The core symptoms of autism include a lack of empathy, failure to establish friendships, a deficiency in nonverbal communication skills, and a lack of interest in sharing enjoyment with others, according to WebMD. Those with autism also have limited interest in play activities and often exhibit repetitive body movements. The autism spectrum is quite large, and some people will only have a few symptoms and be mildly autistic, while others have many symptoms and are severely autistic.
These symptoms are usually common during childhood, states WebMD. Autism is present during birth, although the symptoms do not typically appear until a youngster is at least 3 years old. Children with autism usually do not play certain games like peekaboo and do not start to talk. Sometimes a child with autism may begin to talk just like other kids of the same age, but later loses language skills. He may appear to having hearing loss or impairment.
Repetitive behaviors can be seen when children want to play with toys in a limited way, such as lining up stuffed animals or trucks in a row over and over again. These children are not imaginative, and do not think of playing with their toys in a pretend play way.

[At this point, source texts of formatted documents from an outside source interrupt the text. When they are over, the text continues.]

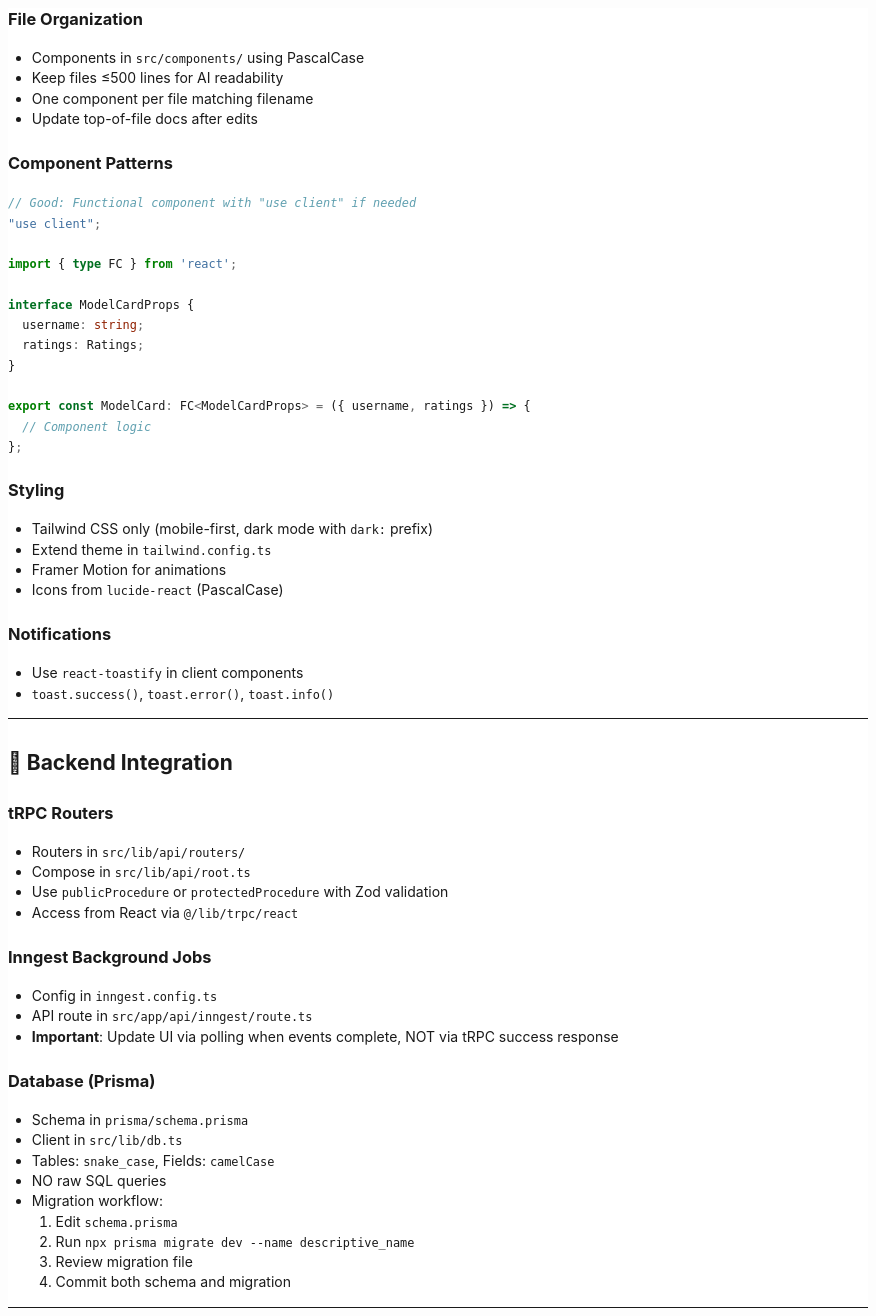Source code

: ### File Organization
- Components in `src/components/` using PascalCase
- Keep files ≤500 lines for AI readability
- One component per file matching filename
- Update top-of-file docs after edits

### Component Patterns
```typescript
// Good: Functional component with "use client" if needed
"use client";

import { type FC } from 'react';

interface ModelCardProps {
  username: string;
  ratings: Ratings;
}

export const ModelCard: FC<ModelCardProps> = ({ username, ratings }) => {
  // Component logic
};
```

### Styling
- Tailwind CSS only (mobile-first, dark mode with `dark:` prefix)
- Extend theme in `tailwind.config.ts`
- Framer Motion for animations
- Icons from `lucide-react` (PascalCase)

### Notifications
- Use `react-toastify` in client components
- `toast.success()`, `toast.error()`, `toast.info()`

---

## 🔌 Backend Integration

### tRPC Routers
- Routers in `src/lib/api/routers/`
- Compose in `src/lib/api/root.ts`
- Use `publicProcedure` or `protectedProcedure` with Zod validation
- Access from React via `@/lib/trpc/react`

### Inngest Background Jobs
- Config in `inngest.config.ts`
- API route in `src/app/api/inngest/route.ts`
- **Important**: Update UI via polling when events complete, NOT via tRPC success response

### Database (Prisma)
- Schema in `prisma/schema.prisma`
- Client in `src/lib/db.ts`
- Tables: `snake_case`, Fields: `camelCase`
- NO raw SQL queries
- Migration workflow:
  1. Edit `schema.prisma`
  2. Run `npx prisma migrate dev --name descriptive_name`
  3. Review migration file
  4. Commit both schema and migration

---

Early intensive medication may improve the ability of the child to interact with others, notes WebMD. Teenagers with autism have unique behaviors and are at high risk of getting depression, epilepsy and anxiety. Although they gain skills as they grow up, they still lack the ability to get along with others.
An adult with autism can live an independent life, but this depends on intelligence and the ability to relate to others. WebMD states that 33 percent of the victims can lead an independent life. However, there are grownups who need assistance, especially when it comes to communication.